## WORK TO COMPLETE
A – Answer these questions about the femtocell text:
(i) Why is manual cell planning not practicable for femtocells?
(ii) What does the Claussen article disclose?
(iii) How must the fBS detect the used subcarriers, given the lack of synchronization?
B – Reproduce the femtocell text from "The article, entitled" to "power adaptation mechanisms.", swapping out "manual cell planning" and putting "manual network planning" in its place.

The article, entitled “Effects of User-Deployed, Co-Channel Femtocells on the Call Drop Probability in a Residential Scenario” (“Ho”), by Lester T. W. Ho and Holger Claussen, published in Proc. of IEEE Int. Symp. on Personal, Indoor and Mobile Radio Communications (PIMRC), pp. 1-5, September 2007, analyses femtocells and handover probabilities for different power configurations at a femtocell. Since manual cell planning used in macrocell networks is not practicable for femtocells (i.e., not economical), femtocells typically require auto-configuration capabilities, such as femtocell power and cell size auto-configuration. Using simulations, Ho shows that call-drop probabilities in a residential co-channel femtocell deployment can be significantly decreased through simple pilot power adaptation mechanisms.
The article “Performance of Macro- and Co-Channel Femtocells in a Hierarchical Cell Structure” (“Claussen”), by Holger Claussen, published in Proc. of IEEE Int. Symp. on Personal, Indoor and Mobile Radio Communications (PIMRC), pp. 1-5, September 2007, discloses a simple power control algorithm for pilots and data in a femtocell. Simulation results show that the interference with the macrocell network can be minimized using such a power control algorithm.
Detection of subcarriers that are already being used is a critical component in an OFDMA-based femtocell. By sensing the subcarriers that are being used by the macrocell network, a femtocell can avoid using these subcarriers. Note that these detected subcarriers may be used by users who are sufficiently far away from the femtocell to allow usage by the femtocell. A challenge in detecting such subcarriers is the lack of time or frequency synchronization between the signals arriving from different macrocell mobile stations (mMSs) at the femtocell BS (fBS). Therefore, the fBS must detect the used subcarriers by spectrum sensing, without time or frequency synchronization. Spectrum sensing is discussed in the following references:                (a). Sheng-Yuan Tu, Kwang-Cheng Chen, and Ramjee Prasad, “Spectrum Sensing of OFDMA Systems for Cognitive Radios” (“Tu”), in Proc. IEEE Int. Symp.

Stored data

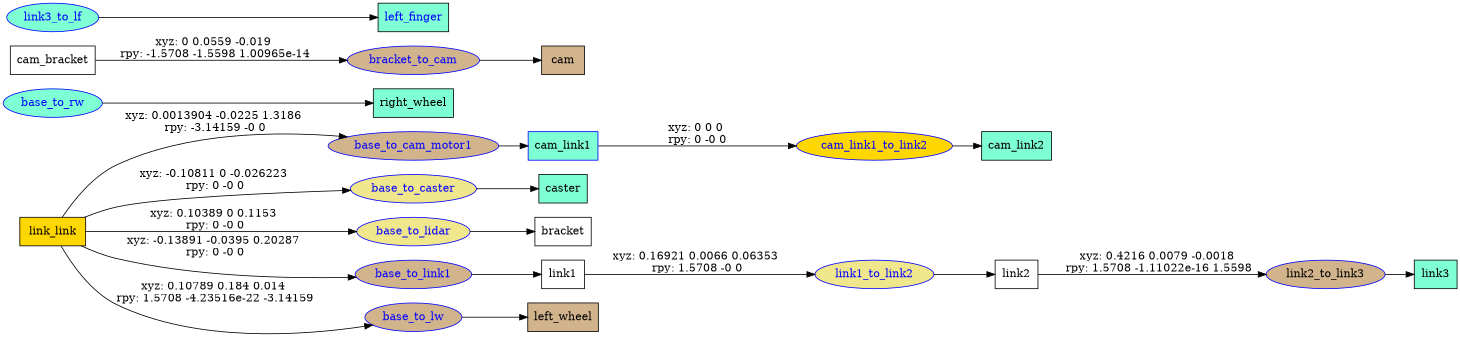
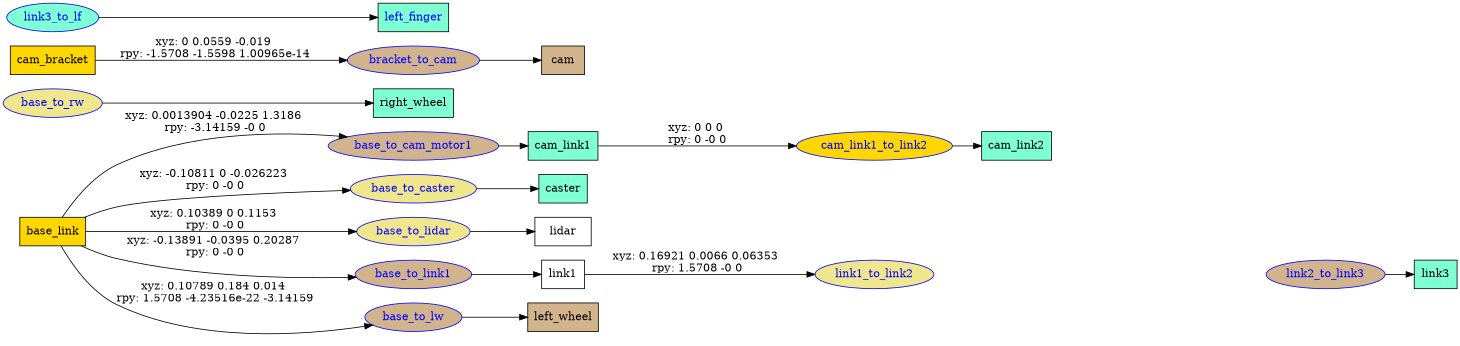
  digraph {
    rankdir=LR
    node [fillcolor=aquamarine shape=box style=filled]
-   n1 [fillcolor=gold label=link_link]
+   n1 [fillcolor=gold label=base_link]
    base_to_cam_motor1 [color=blue fillcolor=tan fontcolor=blue shape=ellipse]
    base_to_caster [color=blue fillcolor=khaki fontcolor=blue shape=ellipse]
    base_to_lidar [color=blue fillcolor=khaki fontcolor=blue shape=ellipse]
    base_to_link1 [color=blue fillcolor=tan fontcolor=blue shape=ellipse]
    base_to_lw [color=blue fillcolor=tan fontcolor=blue shape=ellipse]
-   n7 [label=cam_link1 color=blue]
+   n7 [label=cam_link1]
    n8 [label=caster]
-   n9 [fillcolor=white label=bracket]
+   n9 [fillcolor=white label=lidar]
    n10 [fillcolor=white label=link1]
    n11 [fillcolor=tan label=left_wheel]
-   base_to_rw [color=blue fontcolor=blue shape=ellipse]
+   base_to_rw [color=blue fillcolor=khaki fontcolor=blue shape=ellipse]
    n13 [label=right_wheel]
    cam_link1_to_link2 [color=blue fillcolor=gold fontcolor=blue shape=ellipse]
    n15 [label=cam_link2]
-   n16 [fillcolor=white label=cam_bracket]
+   n16 [fillcolor=gold label=cam_bracket]
    bracket_to_cam [color=blue fillcolor=tan fontcolor=blue shape=ellipse]
    n18 [fillcolor=tan label=cam]
    link1_to_link2 [color=blue fillcolor=khaki fontcolor=blue shape=ellipse]
-   n20 [fillcolor=white label=link2]
-   link2_to_link3 [color=blue fillcolor=tan fontcolor=black shape=ellipse]
+   link2_to_link3 [color=blue fillcolor=tan fontcolor=blue shape=ellipse]
    n22 [label=link3]
    link3_to_lf [color=blue fontcolor=blue shape=ellipse]
    n24 [fontcolor=blue label=left_finger]
    n1 -> base_to_cam_motor1 [label="xyz: 0.0013904 -0.0225 1.3186 \nrpy: -3.14159 -0 0"]
    n1 -> base_to_caster [label="xyz: -0.10811 0 -0.026223 \nrpy: 0 -0 0"]
    n1 -> base_to_lidar [label="xyz: 0.10389 0 0.1153 \nrpy: 0 -0 0"]
    n1 -> base_to_link1 [label="xyz: -0.13891 -0.0395 0.20287 \nrpy: 0 -0 0"]
    n1 -> base_to_lw [label="xyz: 0.10789 0.184 0.014 \nrpy: 1.5708 -4.23516e-22 -3.14159"]
    base_to_cam_motor1 -> n7
    base_to_caster -> n8
    base_to_lidar -> n9
    base_to_link1 -> n10
    base_to_lw -> n11
    n7 -> cam_link1_to_link2 [label="xyz: 0 0 0 \nrpy: 0 -0 0"]
    n10 -> link1_to_link2 [label="xyz: 0.16921 0.0066 0.06353 \nrpy: 1.5708 -0 0"]
    base_to_rw -> n13
    cam_link1_to_link2 -> n15
    n16 -> bracket_to_cam [label="xyz: 0 0.0559 -0.019 \nrpy: -1.5708 -1.5598 1.00965e-14"]
    bracket_to_cam -> n18
-   link1_to_link2 -> n20
-   n20 -> link2_to_link3 [label="xyz: 0.4216 0.0079 -0.0018 \nrpy: 1.5708 -1.11022e-16 1.5598"]
    link2_to_link3 -> n22
    link3_to_lf -> n24
  }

## EXERCISE RESPONSES
A –
(i) It is not economical.
(ii) A simple power control algorithm for pilots and data in a femtocell.
(iii) By spectrum sensing, without time or frequency synchronization.

B –
The article, entitled “Effects of User-Deployed, Co-Channel Femtocells on the Call Drop Probability in a Residential Scenario” (“Ho”), by Lester T. W. Ho and Holger Claussen, published in Proc. of IEEE Int. Symp. on Personal, Indoor and Mobile Radio Communications (PIMRC), pp. 1-5, September 2007, analyses femtocells and handover probabilities for different power configurations at a femtocell. Since manual network planning used in macrocell networks is not practicable for femtocells (i.e., not economical), femtocells typically require auto-configuration capabilities, such as femtocell power and cell size auto-configuration. Using simulations, Ho shows that call-drop probabilities in a residential co-channel femtocell deployment can be significantly decreased through simple pilot power adaptation mechanisms.